» **Exercise goal**
Among the entries below, tally the lines that include "Table", and give the number alone.

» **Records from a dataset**

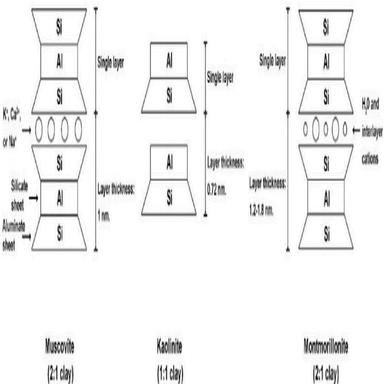
Diagram showing the structure of muscovite, kaolinite, and montmorillonite, adapted from Ref..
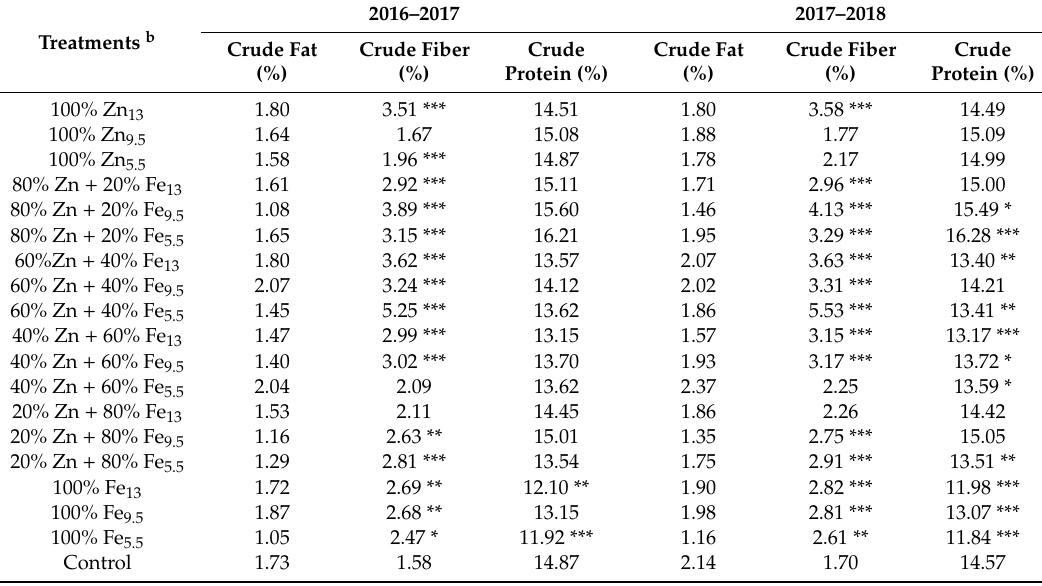
Table 4. Means comparison of crude fat, crude fiber, and crude protein of whole grain winter wheat a ff ected by foliar application of Zn and Fe fertilizers a .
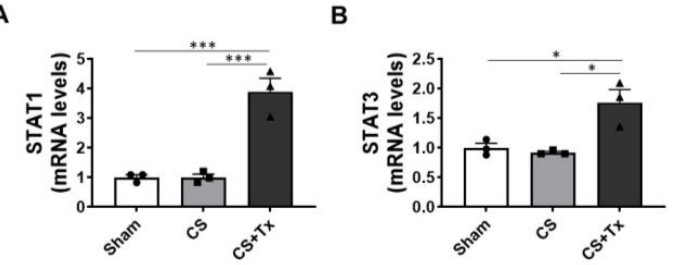
Figure 3. Cold storage plus transplantation induces STAT1 and STAT3 genes. Sham, 18 h CS, and 18 h CS + Tx groups underwent mRNA extraction and quantitative real-time PCR (SYBR Green) to assay the expression of ( A ) STAT1 and ( B ) STAT3. Data are the mean ± SEM (bars, n = 3), compared via 1-way ANOVA followed by Brown – Forsythe and Welch’s corrections for multiple group comparisons; p < 0.05 considered significant comparing Sham vs. CS + Tx and CS vs. CS + Tx groups. *, p < 0.05; ***, p < 0.001. Each solid circle, square, or triangle represent individual animals within the group.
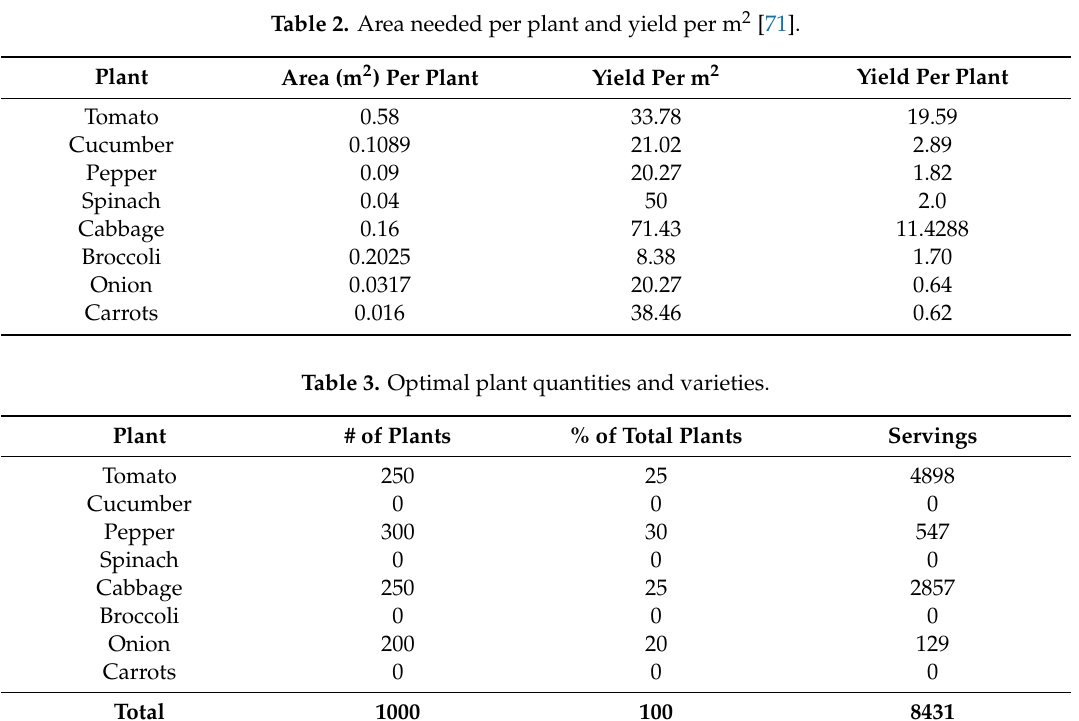
Table 2. Area needed per plant and yield per m 2 [71].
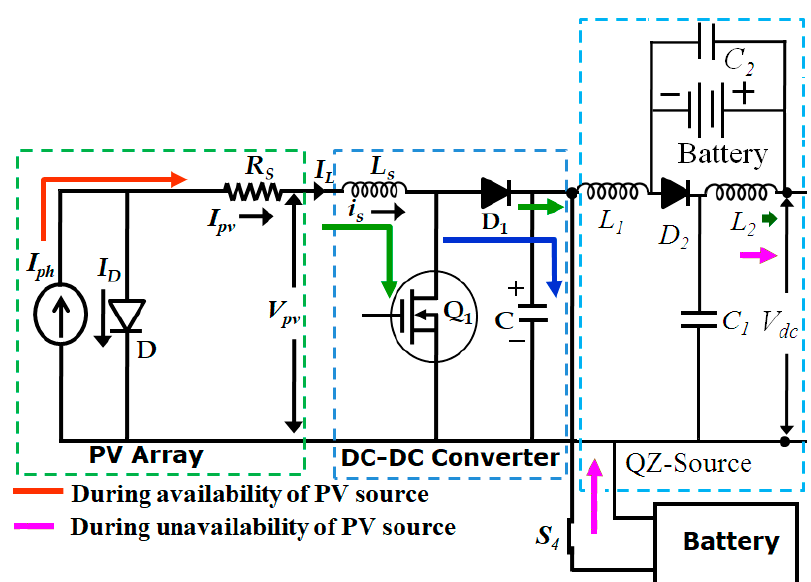
Figure 4. Current flow diagram for mode of continuous supply.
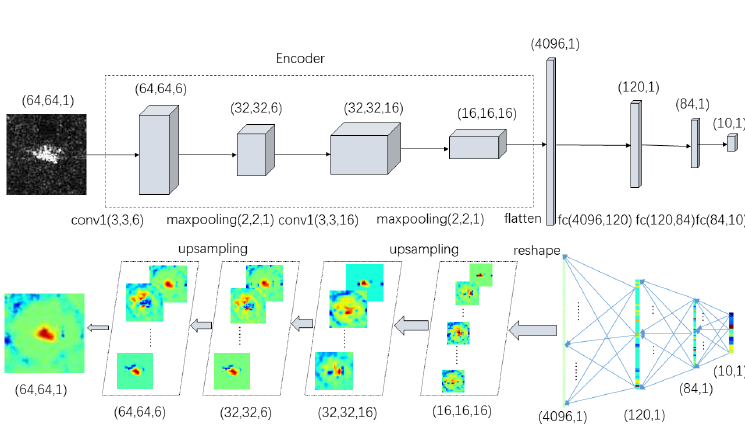
Figure 4. Flowchart of LRP method for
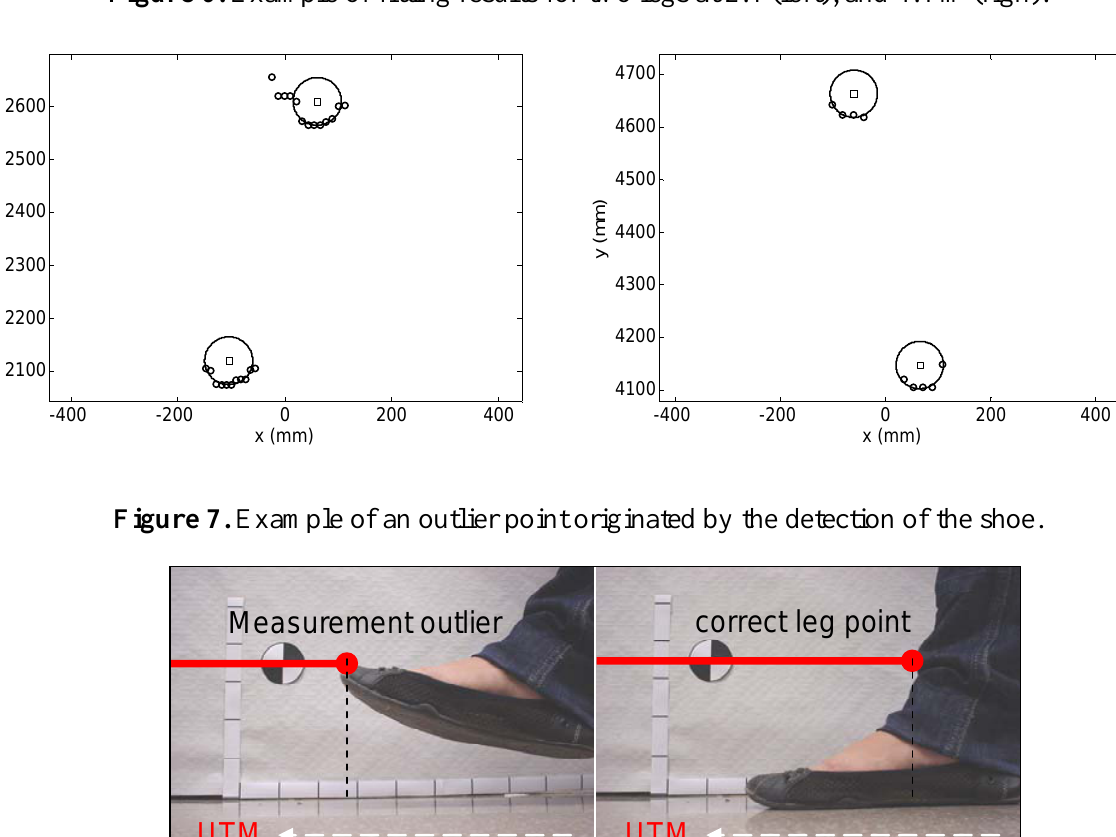
Figure 6. Example of fitting results for two legs at 2.4 (left), and 4.4 m (righ).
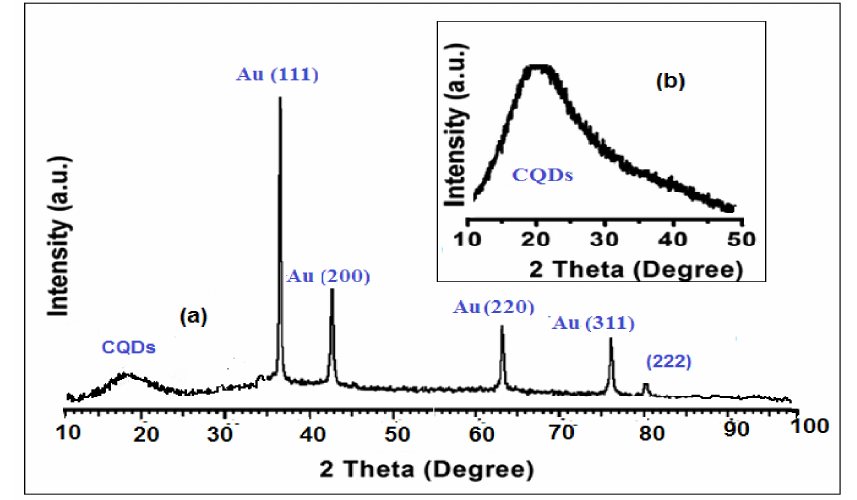
Figure 5. XRD pattern of ( a ) CQDs and ( b ) CQDs/Au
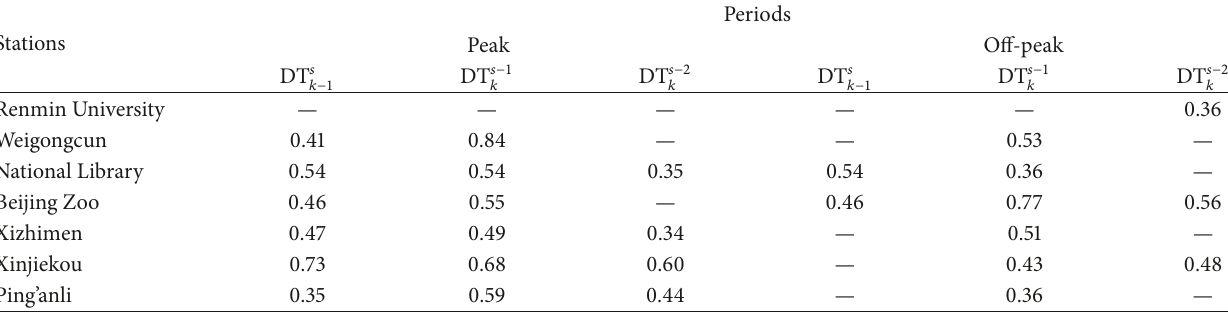
Table 5: The correlations between the input variables and the dwell time.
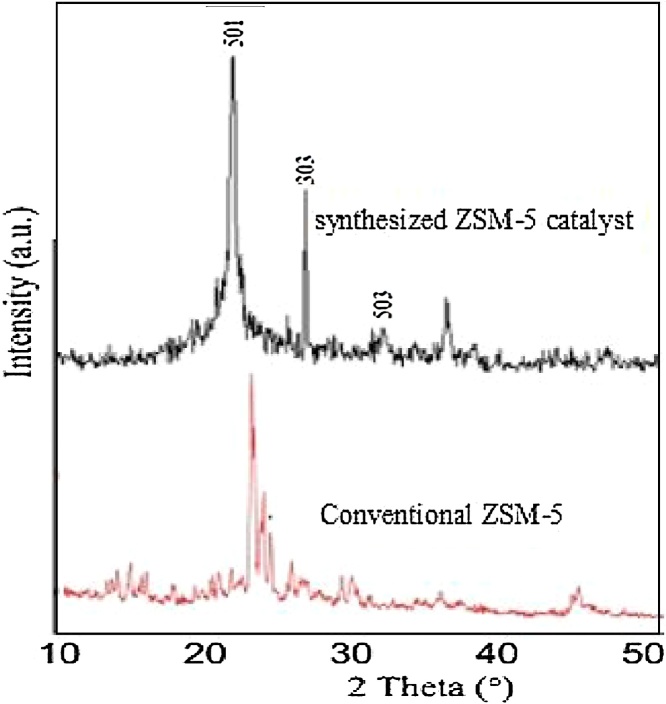
Comparison between Conventional ZSM-5 [8] and synthesized ZSM-5 catalyst XRD patterns.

» **Result of this exercise**
3